- Born: Michael James Dominic Sweeney 7 February 1956 (age 70) Bournemouth, England
- Occupations: Actor, comedian
- Children: 2

= Jim Sweeney (comedian) =

English actor and comedian (born 1956)

Michael James Dominic Sweeney (born 7 February 1956; Bournemouth, England) is an English actor and comedian, best known for his improvisation partnership with Steve Steen. In 2001 and 2002, he wrote the 2-series sitcom All The Young Dudes for BBC Radio 4, in which he acted with Steen and Stephen Frost as three schoolmates re-uniting in later life, with each episode titled after a hit from the 1970s.

==Life and career==
When Sweeney was 11 years old, he moved to London with his parents, along with two brothers and a sister. He became interested in theatre and improvisation while attending Clapham College, an all-boys Roman Catholic school. Sweeney spent the 1970s in theatre productions, creating and touring shows with Steve Steen, who was a friend from school. The pairing's first television work as a duo came on the ITV children's show CBTV, followed by the Channel 4 comedy Little Armadillos and resident support comic slots on Rory Bremner's first sketch show for the BBC. In 1987, Sweeney played Samuel Taylor Coleridge in an episode of Blackadder the Third, with Steve Steen alongside him as Lord Byron. He also starred as "The Head" in the first season of Art Attack in 1990. He then appeared in commercials and radio comedies before acquiring a semi-regular slot as a contestant on the Channel 4 improvisation show Whose Line Is It Anyway? from 1991 to 1993. Steve Steen also occasionally appeared on Whose Line alongside Sweeney.

Sweeney has been in a number of radio plays and sitcoms, including a lead role in Any Bloke alongside Caroline Quentin and Steve Steen. He adapted his award-winning play Danny's Wake into a radio series, All The Young Dudes, in which he (and Steen) co-starred. Sweeney has authored a number of plays in addition to Danny's Wake, namely Sick Transit, Cabin Fever, and My MS and Me. Sweeney has been involved with the Comedy Store's Comedy Store Players team since 1992, performing with Paul Merton, Josie Lawrence, Neil Mullarkey, Lee Simpson, Andy Smart and Richard Vranch.

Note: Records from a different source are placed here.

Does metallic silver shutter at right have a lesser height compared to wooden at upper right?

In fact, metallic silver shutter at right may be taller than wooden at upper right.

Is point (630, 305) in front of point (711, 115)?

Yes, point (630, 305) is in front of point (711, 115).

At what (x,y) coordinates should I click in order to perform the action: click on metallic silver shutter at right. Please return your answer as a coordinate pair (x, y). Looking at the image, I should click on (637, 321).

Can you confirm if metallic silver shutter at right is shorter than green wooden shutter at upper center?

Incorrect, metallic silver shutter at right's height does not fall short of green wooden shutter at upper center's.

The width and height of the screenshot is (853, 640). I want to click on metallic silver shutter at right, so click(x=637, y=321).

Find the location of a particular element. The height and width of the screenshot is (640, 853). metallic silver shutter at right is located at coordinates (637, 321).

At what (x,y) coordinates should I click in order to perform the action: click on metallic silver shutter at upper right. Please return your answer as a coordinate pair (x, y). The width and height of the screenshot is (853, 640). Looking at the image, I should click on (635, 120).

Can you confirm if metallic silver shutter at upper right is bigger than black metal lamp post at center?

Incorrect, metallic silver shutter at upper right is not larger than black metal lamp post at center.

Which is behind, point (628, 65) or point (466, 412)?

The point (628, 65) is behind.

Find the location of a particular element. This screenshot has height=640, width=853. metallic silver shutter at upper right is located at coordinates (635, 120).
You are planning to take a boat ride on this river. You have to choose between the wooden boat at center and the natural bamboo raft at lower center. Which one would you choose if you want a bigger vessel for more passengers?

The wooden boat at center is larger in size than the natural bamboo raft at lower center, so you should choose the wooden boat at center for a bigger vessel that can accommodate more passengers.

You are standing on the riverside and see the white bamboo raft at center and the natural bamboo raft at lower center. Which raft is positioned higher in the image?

He has also appeared in numerous radio series, including the improvised faux drama show The Masterson Inheritance and BBC Radio 4's Just a Minute. He made guest appearances in sitcoms Kiss Me Kate and One Foot In The Grave (the latter as a computer salesman memorably humiliated by Victor Meldrew).

Since 1985, Sweeney has had multiple sclerosis, something which has required use of a walking stick and, from 2005, a wheelchair. Sweeney wrote about his experiences of multiple sclerosis in My MS and Me, a play he performed for BBC Radio 4 after a successful Edinburgh Festival run. In 2008, the disease meant he gave up appearing on stage, but he continues to be listed as a member of the Comedy Store Players. In 2007, he made two series of BBC Radio 4's improvised sketch show The Lawrence Sweeney Mix with Josie Lawrence.